Тот факт, что лорд Мерлин пригрел у себя под крылышком подобное заведение, следовало, по его мнению, явно расценивать как подрывную деятельность, а впрочем, какой спрос с человека, который приводит к тебе на бал немцев и известен своим пристрастием к иностранной музыке! О собственной приверженности к «Une voce росо fa» дядя Мэтью благополучно запамятовал и ныне крутил с утра до вечера пластинку под названием «Турецкий марш», которая начиналась пиано, переходила на форте и заканчивалась пианиссимо.
— Понимаешь, они выходят из лесу, — говорил он, — а после слышно, как заходят обратно в лес. Не знаю только, при чем здесь турки, не станут же они, в самом деле, играть такую музыку, да и лесов-то в Турции никаких нет. Просто название такое, вот и все.
Думаю, эта музыка навевала ему мысли об ополченцах — они, бедняги, только и делали, что уходили в глубь леса и выходили оттуда снова, нередко прикрытые ветками, точно Бирнамский лес двинулся вновь на Дунсинан.
Итак, мы с Луизой трудились, не покладая рук: чинили, шили, стирали, брались вместо няни за любую работу, только бы не смотреть самим за детьми. Слишком много я видела детей, которых воспитывали без няни, и не заблуждалась насчет того, сколь это нежелательно. В Оксфорде у преподавателей передовых убеждений жены часто поступали так из принципа, мало-помалу тупея в процессе, а дети у них глядели беспризорниками и вели себя, как дикари.
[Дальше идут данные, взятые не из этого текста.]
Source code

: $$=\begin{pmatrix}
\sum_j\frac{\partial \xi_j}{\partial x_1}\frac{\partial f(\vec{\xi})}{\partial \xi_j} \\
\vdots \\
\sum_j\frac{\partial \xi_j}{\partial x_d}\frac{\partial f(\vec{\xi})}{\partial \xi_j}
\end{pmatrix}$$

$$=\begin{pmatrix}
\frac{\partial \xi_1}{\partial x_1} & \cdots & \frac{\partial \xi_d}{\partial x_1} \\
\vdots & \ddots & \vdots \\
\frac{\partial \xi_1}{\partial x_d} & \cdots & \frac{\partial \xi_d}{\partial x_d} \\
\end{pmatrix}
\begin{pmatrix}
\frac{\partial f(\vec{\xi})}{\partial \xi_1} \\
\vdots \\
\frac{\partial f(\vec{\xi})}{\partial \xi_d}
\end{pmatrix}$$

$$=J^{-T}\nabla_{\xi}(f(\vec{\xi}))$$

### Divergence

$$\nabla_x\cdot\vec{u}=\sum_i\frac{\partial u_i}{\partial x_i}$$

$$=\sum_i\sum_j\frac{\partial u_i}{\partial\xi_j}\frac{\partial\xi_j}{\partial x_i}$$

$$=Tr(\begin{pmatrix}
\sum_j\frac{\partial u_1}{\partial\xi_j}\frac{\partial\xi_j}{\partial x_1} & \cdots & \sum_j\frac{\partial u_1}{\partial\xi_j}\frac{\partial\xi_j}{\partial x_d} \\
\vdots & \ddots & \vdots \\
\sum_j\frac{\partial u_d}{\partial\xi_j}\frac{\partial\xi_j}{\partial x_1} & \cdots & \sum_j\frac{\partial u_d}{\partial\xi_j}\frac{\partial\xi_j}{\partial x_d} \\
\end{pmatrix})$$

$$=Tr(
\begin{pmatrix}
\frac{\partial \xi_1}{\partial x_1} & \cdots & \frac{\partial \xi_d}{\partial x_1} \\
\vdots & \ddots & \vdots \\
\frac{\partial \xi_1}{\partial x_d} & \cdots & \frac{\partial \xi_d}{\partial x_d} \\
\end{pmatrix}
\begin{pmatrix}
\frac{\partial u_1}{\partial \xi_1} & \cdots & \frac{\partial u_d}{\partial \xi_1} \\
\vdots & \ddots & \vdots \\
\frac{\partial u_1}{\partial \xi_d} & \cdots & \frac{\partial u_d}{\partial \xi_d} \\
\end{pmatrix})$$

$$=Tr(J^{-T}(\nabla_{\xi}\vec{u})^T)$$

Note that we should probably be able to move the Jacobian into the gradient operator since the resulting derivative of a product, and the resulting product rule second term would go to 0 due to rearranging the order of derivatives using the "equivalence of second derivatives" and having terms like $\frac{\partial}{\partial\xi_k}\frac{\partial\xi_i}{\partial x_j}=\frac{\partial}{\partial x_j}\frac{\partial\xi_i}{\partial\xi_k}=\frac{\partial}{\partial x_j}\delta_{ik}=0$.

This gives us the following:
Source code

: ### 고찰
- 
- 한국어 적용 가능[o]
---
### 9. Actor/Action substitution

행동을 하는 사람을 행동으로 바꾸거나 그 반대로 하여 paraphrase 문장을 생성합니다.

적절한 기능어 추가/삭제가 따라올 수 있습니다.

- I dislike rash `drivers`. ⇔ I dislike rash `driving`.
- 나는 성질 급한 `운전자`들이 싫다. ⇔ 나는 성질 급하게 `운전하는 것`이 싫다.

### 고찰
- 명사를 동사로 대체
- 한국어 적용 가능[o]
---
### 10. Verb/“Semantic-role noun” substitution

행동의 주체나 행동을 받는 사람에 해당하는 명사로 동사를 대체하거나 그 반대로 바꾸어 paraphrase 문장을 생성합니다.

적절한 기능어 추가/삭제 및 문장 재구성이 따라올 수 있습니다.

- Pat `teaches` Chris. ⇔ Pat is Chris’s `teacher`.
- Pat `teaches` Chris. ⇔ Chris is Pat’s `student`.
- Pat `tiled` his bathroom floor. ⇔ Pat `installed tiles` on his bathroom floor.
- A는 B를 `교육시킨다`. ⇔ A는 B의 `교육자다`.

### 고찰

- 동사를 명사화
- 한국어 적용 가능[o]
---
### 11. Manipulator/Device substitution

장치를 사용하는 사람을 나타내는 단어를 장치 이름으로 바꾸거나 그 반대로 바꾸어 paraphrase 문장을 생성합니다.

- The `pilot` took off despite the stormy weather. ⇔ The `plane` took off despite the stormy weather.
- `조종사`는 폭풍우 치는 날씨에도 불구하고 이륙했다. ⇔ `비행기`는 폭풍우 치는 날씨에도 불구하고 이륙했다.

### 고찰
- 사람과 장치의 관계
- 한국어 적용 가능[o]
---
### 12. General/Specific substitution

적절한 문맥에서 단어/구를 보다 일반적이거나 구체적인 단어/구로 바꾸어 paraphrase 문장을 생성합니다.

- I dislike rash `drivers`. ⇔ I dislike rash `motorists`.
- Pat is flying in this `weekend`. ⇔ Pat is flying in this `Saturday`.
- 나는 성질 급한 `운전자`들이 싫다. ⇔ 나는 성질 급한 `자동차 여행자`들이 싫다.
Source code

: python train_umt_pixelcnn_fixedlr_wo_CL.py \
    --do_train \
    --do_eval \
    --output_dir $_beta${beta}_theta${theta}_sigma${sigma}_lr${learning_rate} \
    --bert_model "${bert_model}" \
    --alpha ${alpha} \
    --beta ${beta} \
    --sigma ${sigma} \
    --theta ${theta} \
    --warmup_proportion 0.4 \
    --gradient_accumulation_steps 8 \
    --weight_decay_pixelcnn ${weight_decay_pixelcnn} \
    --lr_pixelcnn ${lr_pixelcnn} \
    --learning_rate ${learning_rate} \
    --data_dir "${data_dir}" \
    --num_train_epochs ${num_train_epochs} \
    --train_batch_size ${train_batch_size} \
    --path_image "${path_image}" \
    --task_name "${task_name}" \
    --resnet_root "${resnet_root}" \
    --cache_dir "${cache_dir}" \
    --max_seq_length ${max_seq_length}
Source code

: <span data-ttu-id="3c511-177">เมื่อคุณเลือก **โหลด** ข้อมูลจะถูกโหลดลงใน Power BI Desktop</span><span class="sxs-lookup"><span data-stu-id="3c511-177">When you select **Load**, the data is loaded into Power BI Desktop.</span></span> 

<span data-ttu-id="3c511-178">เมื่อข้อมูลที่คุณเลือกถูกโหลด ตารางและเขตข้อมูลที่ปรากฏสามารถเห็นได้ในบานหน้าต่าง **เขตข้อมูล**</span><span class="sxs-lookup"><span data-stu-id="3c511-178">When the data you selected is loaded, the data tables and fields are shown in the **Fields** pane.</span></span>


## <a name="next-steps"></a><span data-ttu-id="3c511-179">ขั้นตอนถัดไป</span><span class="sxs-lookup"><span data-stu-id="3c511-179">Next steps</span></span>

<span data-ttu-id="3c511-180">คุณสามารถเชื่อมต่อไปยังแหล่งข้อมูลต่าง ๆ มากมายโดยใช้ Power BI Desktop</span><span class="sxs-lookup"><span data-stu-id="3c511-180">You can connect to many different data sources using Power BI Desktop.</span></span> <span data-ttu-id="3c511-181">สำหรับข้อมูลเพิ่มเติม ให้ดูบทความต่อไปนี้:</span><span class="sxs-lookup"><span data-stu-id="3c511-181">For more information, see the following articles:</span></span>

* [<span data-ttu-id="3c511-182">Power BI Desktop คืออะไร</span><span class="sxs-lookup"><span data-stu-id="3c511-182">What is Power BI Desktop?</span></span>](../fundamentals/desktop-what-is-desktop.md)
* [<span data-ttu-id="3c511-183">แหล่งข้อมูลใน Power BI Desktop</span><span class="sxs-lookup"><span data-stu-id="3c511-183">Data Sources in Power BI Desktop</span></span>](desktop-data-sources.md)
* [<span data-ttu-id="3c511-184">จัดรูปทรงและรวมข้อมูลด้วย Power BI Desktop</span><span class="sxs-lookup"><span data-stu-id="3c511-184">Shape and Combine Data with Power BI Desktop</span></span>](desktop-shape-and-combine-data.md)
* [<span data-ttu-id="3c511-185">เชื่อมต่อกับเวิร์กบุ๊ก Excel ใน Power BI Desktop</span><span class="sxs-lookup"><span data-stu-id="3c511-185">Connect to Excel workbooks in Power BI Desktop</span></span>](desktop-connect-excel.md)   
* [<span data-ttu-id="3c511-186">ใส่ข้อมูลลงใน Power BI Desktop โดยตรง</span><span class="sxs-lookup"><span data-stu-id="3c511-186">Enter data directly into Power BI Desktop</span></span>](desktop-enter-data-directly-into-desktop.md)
Помимо заботы о том, чтобы одевать тех детей, которые уже есть в наличии, нам еще приходилось шить приданое для тех, кому только предстояло появиться, хоть, правда, многое должно было перейти к ним по наследству от братьев и сестер. Линда, у которой, естественно, никаких запасов детской одежки не накопилось, тем не менее не принимала в этом никакого участия. Она приспособила одну из реечных полок в достовом чулане под своеобразную лежанку, натаскав туда из незанятых комнат для гостей подушек и стеганых одеял, и лежала там целыми днями под своим норковым покрывалом, пристроив рядышком Плон-Плона и читая сказки. Достов чулан оставался, как и встарь, самым теплым местом в доме — единственным, где было по-настоящему тепло. При каждом удобном случае я, захватив рукоделье, приходила туда посидеть с ней; она откладывала голубую или зеленую книжку, Андерсена или братьев Гримм, и подолгу рассказывала мне о Фабрисе и своей счастливой жизни с ним в Париже. Иногда к нам заглядывала Луиза, тогда Линда умолкала, а разговор сворачивал на Джона Форт-Уильяма и детей. Но Луизе не сиделось на месте без дела, она не очень любила коротать время за болтовней — кроме того, она раздражалась, видя, как Линда изо дня в день предается полнейшей праздности.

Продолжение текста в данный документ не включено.